One boy, the smallest, to Nang’s left, began sobbing. Nang jerked the hub, trying to shake the child. Two more black-clad guards appeared. Between them they carried a long, thick bamboo pole. They chuckled. The others laughed. The conscripts cowered, silent except for the littlest, spent, exhausted from days of fear and constant walking, and the night of the wheel. Nang knew what was coming. He sensed the meaning of the bluff even before the pole appeared, and he vowed inwardly to survive. The pole was placed tangentially against the circle, contacting at the waists of two boys with their backs to the bluff. The two touched by the pole stepped back, forcing the wheel to stumble a step closer to the edge. At each end of the pole, first one, then two, then three guards pushed the pole toward the small cliff. The wheel resisted. The guards pushed harder though not hard enough to force the wheel off the edge. Y Bhur faced the cliff. Below, the ground was barren red-orange hardpack. Nang, to his left, planted his heels as best he could. He crouched, pulled with his right hand, pushed with his left, trying to turn the circle. He did not want to be on the bottom when they hit.

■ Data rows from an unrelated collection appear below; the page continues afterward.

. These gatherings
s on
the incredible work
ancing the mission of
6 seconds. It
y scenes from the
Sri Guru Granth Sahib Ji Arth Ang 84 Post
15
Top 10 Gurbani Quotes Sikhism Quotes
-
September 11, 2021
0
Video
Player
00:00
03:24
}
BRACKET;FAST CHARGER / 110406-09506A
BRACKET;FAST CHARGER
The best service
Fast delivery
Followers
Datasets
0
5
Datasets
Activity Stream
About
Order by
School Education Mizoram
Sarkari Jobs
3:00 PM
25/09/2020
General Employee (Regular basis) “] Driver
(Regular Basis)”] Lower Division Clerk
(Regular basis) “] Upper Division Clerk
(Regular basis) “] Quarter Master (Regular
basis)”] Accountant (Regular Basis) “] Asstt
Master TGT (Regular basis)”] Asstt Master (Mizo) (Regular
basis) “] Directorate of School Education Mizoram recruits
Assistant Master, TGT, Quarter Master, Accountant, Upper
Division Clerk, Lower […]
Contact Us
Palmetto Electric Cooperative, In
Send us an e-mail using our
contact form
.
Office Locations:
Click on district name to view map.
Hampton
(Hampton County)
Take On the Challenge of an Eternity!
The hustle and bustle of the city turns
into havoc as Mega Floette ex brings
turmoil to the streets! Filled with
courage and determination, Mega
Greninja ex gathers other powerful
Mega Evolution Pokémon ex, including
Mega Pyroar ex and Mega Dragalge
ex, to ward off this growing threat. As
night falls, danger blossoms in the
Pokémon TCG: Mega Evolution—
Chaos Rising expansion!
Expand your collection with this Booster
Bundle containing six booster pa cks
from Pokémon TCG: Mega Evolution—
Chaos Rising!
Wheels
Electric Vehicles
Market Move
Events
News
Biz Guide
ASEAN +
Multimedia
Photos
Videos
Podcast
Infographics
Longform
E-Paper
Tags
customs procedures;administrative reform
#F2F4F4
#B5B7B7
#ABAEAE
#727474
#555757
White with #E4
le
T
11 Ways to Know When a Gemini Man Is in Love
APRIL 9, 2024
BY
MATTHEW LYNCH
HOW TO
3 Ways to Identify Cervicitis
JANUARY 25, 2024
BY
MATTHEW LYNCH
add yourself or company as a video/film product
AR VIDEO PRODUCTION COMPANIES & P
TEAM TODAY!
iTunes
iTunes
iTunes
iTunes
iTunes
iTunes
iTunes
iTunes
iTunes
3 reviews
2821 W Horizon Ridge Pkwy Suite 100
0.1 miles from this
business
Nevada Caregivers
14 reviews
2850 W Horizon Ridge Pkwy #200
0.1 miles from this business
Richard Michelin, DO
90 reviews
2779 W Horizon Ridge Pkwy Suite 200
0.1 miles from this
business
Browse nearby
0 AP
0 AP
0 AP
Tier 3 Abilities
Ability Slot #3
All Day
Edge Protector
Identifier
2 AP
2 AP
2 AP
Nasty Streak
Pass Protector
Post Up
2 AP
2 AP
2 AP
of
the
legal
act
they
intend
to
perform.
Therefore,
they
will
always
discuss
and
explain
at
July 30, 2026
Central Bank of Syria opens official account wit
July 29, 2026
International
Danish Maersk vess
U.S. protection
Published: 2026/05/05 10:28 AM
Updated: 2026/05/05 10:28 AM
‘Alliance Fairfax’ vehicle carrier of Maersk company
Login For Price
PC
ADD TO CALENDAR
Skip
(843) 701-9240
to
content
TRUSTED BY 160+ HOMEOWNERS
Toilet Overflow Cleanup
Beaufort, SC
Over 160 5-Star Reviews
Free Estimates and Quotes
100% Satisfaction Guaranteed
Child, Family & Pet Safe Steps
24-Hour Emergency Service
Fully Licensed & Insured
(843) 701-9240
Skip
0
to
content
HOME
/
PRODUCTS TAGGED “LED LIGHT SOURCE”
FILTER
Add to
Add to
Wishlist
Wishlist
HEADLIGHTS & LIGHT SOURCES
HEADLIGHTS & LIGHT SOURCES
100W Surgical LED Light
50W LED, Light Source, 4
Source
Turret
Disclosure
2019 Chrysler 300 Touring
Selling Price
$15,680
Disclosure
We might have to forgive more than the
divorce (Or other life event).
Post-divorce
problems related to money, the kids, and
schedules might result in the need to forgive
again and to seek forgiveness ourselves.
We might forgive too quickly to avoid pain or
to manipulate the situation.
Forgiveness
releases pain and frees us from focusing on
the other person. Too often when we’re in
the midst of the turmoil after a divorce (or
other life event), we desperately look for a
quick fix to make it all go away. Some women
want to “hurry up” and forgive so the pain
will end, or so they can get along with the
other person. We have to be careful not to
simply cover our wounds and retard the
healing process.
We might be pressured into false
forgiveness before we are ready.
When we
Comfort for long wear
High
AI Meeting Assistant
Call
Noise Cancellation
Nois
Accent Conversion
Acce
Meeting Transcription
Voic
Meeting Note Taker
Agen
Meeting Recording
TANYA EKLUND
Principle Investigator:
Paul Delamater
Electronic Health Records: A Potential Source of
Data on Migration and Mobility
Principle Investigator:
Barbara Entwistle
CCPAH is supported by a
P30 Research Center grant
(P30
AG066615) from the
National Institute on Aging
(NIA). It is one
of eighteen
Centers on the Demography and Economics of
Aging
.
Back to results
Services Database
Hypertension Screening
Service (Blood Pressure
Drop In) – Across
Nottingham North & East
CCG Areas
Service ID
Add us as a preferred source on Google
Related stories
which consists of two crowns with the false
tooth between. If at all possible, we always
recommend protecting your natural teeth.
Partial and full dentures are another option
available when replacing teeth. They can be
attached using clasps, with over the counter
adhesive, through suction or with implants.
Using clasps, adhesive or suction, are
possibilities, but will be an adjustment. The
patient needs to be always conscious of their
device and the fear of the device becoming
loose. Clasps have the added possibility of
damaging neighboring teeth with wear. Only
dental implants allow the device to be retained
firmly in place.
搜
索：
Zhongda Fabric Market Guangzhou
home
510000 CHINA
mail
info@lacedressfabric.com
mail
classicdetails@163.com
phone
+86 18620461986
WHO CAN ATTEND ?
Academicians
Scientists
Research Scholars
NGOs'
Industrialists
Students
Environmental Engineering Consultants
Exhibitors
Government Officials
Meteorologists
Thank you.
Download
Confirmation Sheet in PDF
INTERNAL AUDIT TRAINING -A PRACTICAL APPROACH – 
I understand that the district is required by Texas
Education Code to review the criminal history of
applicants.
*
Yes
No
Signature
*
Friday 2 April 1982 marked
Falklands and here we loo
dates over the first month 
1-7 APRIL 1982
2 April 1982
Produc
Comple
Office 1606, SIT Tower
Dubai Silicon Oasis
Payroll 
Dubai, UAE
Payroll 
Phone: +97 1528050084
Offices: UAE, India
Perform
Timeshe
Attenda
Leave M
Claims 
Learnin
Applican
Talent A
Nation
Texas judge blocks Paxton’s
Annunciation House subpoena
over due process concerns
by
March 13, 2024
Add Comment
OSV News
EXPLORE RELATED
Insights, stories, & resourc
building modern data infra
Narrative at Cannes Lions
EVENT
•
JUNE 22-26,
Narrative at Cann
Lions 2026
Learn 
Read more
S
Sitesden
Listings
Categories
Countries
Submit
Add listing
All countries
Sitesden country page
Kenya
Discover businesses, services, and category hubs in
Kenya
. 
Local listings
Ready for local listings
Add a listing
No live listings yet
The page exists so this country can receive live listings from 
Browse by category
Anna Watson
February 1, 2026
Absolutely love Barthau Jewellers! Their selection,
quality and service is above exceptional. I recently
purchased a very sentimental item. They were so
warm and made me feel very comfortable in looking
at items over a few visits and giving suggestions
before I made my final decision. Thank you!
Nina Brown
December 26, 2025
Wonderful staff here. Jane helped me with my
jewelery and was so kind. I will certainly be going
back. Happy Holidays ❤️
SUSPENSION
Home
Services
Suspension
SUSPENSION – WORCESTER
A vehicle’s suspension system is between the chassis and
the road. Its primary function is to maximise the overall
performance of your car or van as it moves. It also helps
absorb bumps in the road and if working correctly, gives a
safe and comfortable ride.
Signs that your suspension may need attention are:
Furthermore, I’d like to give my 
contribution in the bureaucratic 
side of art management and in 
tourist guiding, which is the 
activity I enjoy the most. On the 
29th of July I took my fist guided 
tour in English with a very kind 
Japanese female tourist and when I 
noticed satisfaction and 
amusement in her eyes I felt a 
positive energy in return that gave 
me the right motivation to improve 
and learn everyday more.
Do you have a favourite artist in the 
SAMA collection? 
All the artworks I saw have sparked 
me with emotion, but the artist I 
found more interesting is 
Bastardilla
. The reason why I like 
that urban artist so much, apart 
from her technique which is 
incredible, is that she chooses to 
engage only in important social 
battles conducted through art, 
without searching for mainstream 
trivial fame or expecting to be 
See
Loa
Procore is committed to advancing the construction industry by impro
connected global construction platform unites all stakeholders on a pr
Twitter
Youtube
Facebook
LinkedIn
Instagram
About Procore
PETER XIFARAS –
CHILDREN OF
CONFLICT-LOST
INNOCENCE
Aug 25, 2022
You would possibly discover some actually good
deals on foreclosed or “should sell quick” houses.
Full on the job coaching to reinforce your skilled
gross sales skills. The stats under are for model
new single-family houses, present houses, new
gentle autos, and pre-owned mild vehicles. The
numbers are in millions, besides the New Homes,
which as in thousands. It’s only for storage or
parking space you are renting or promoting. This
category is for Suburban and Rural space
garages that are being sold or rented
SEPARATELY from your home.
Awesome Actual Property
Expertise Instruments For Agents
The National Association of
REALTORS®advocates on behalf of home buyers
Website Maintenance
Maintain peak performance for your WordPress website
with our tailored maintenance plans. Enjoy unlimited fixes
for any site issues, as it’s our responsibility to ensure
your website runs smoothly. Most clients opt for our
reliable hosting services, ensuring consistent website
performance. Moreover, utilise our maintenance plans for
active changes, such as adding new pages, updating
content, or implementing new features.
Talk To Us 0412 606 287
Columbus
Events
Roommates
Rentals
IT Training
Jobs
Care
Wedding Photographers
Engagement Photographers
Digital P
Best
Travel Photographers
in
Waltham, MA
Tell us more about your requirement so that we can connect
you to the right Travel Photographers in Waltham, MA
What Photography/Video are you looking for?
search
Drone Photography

Y Bhur stood, offered little resistance. Some resisted violently, some spasmodically. The circle turned counterclockwise a full hour as the side opposite Nang fell back a step under the pressure of the pole. The guards giggled, keeping the pressure constant, not wanting to push the wheel over the cliff, which they could have easily done, but wanting to see the conscripts relent, slowly, to their sense of the inevitable. “Nooo,” the smallest boy wailed. “No-aaahh.” The far side stumbled back another step, the circle rotated. If the boy with his toes over the bluff’s edge was at twelve o’clock, Nang was at nine. He judged that to be a good position. The guards forced the pole another inch. The heels of the boy at twelve skidded to the edge, he straightened, the edge collapsed, his feet shot out, his arms snapped up as the hub resisted, then slowly the sides collapsed, accelerating, Y Bhur to his right knee, off, others, then all. The wheel slapped down, a rapid thudding and three loud cracks. Guards cheered. Then the moaning began.